Im März 2020 wurde der gesamte Landesverband der AfD in Thüringen vom Prüf- zum Verdachtsfall hochgestuft. Was bedeutet die Beobachtung einer Partei, die gleichzeitig zweitstärkste Kraft im Landesparlament ist, für Ihre Arbeit?

Das hat einen dramatischen Einfluss. Die AfD ist im Moment in Teilen, in Bezug auf den Flügel als erwiesen verfassungsfeindlich eingestuft. Beim Landesverband Thüringen liegen hinreichende tatsächliche Anhaltspunkte für eine Bestrebung gegen die freiheitliche demokratische Grundordnung vor, weswegen wir sie als Verdachtsfall bearbeiten. Teile der AfD haben also den Boden der freiheitlich demokratischen Grundordnung verlassen. Sie wollen diese überwinden. Sie ist nicht verboten, es gab auch noch keinen Antrag. Die Partei hat Rechte nach dem Grundgesetz und die sind sehr weitgehend, beispielsweise haben sie also auch einen Anspruch in der parlamentarischen Kontrollkommission zu sitzen. Über eine solch absurde Situation haben sich die Mütter und Väter der Verfassung seinerzeit keine Gedanken gemacht, das müssen wir aber jetzt, sonst kann der Verfassungsschutz, als Teil der wehrhaften Demokratie, seine Aufgabe nicht wahrnehmen. Mir bliebe dann nur übrig, dass ich das Parlament nicht informiere oder belüge. Und das wird mit mir nicht passieren. Das heißt, es muss eine strukturelle Veränderung geben, damit in diesem Kontrollgremium niemand sitzt, der vom Verfassungsschutz als verfassungsfeindlich beobachtet wird.

Zudem Björn Höcke zum offenen Widerstand gegen die Staatsorgane aufruft. 

Das Widerstandsrecht des Grundgesetzes spielt eine große Rolle in der Neuen Rechten. Wir alle erinnern uns an den Spruch von Goebbels: ‚Wir gehen in die Waffenkammer der Demokratie, versorgen uns mit den Waffen der Demokratie, um die Demokratie zu überwinden. (…) Wir werden als Wölfe in die Schafherde eindringen.‘ Reiner Zufall natürlich, dass Herr Höcke diese Formulierung mehrfach verwendet. Dieses Widerstandsrecht der Verfassung soll benutzt werden, um die Verfassung abzuschaffen. Das ist nichts anderes als das, was Goebbels nationalsozialistische Diktion 1928 besagt hat, als es darum ging, die Weimarer Republik zu überwinden. Wir müssen uns darüber im Klaren sein, dass sie schon sehr weit eingedrungen sind in die Waffenkammer der Demokratie und das Ziel klar formuliert haben. Ein Verbotsverfahren sollte daher ernsthaft geprüft werden, wenn die Voraussetzungen erfüllt sind.
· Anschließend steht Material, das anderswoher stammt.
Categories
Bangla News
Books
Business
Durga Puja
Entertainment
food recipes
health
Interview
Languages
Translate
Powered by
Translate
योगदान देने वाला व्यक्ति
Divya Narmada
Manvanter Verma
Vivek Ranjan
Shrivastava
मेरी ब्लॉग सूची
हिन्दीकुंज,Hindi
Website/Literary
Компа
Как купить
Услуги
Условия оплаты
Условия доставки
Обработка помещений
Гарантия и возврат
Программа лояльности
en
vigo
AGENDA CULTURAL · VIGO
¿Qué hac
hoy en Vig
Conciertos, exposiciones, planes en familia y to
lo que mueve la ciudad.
Die Novelle des Verfassungsschutzgesetzes erweitert unter anderem die Befugnisse zur Quellenüberwachung zur verbesserten Bekämpfung von Rechtsextremismus. Was ist von dieser Reform zu erwarten?
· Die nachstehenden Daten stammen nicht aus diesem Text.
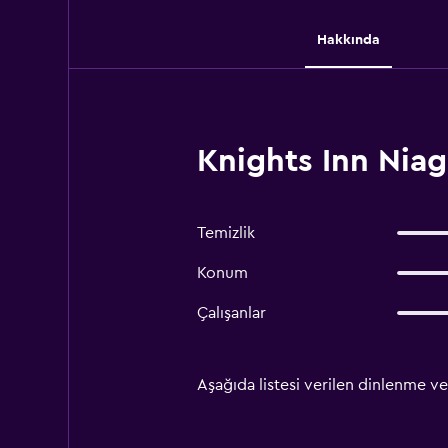
Hakkında
Knights Inn Niaga
Temizlik
Konum
Çalışanlar
Aşağıda listesi verilen dinlenme ve 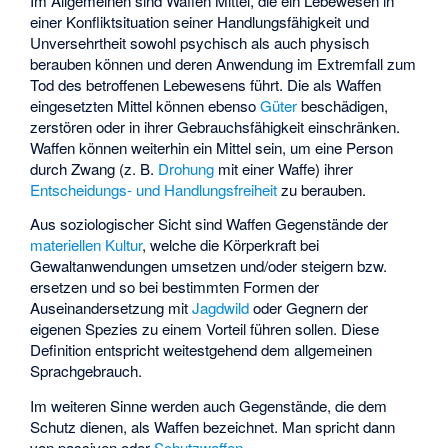
Im Allgemeinen sind Waffen Mittel, die ein Lebewesen in
einer Konfliktsituation seiner Handlungsfähigkeit und
Unversehrtheit sowohl psychisch als auch physisch
berauben können und deren Anwendung im Extremfall zum
Tod des betroffenen Lebewesens führt. Die als Waffen
eingesetzten Mittel können ebenso
Güter
beschädigen,
zerstören oder in ihrer Gebrauchsfähigkeit einschränken.
Waffen können weiterhin ein Mittel sein, um eine Person
durch Zwang (z. B.
Drohung
mit einer Waffe) ihrer
Entscheidungs- und Handlungsfreiheit
zu berauben.
Aus soziologischer Sicht sind Waffen Gegenstände der
materiellen Kultur
, welche die Körperkraft bei
Gewaltanwendungen umsetzen und/oder steigern bzw.
ersetzen und so bei bestimmten Formen der
Auseinandersetzung mit
Jagdwild
oder Gegnern der
eigenen Spezies zu einem Vorteil führen sollen. Diese
Definition entspricht weitestgehend dem allgemeinen
Sprachgebrauch.
Im weiteren Sinne werden auch Gegenstände, die dem
Schutz
dienen, als Waffen bezeichnet. Man spricht dann
von passiven oder
Schutzwaffen
.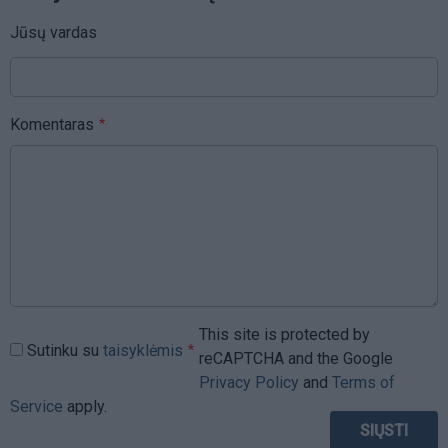
Jūsų vardas
Komentaras
This site is protected by
Sutinku su
taisyklėmis
reCAPTCHA and the Google
Privacy Policy
and
Terms of
Service
apply.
Die Novelle regelt einige wichtige Punkte, etwa die Zusammenarbeit zwischen den Behörden auf Bundes- und Landesebene und den Informationsaustausch. Mit den Methoden der 70er, 80er Jahre kommen wir nicht weiter, etwa wenn es um soziale Netzwerke und digitale Kommunikation geht. Es bleibt die Problematik der Messengerdienste, die wir auch bei begründetem Verdacht nicht mitlesen dürfen. Ich halte die gesellschaftliche Kritik an solchen Überwachungsinstrumenten für legitim und nachvollziehbar. Dann muss aber klar sein, dass wir gewisse Dinge nicht verhindern können. Das Internet ist kein rechtsfreier Raum, darf es nicht sein. Die Internet-Provider schränken Freiheit an Stellen ein, wo es ihrem Geschäftszweck nützt. Sie wollen es aber nicht tun, wenn es um Sicherheit und um die Bekämpfung von Hass und Hetze geht. Ein weiterer Aspekt sind Algorithmen, die in den sozialen Netzwerken selbst zur Radikalisierung führen. Darüber müssen wir uns in der Gesellschaft unterhalten. Nicht durch Zensur, sondern Bildung und Aufklärung sind wirksame Gegenmittel.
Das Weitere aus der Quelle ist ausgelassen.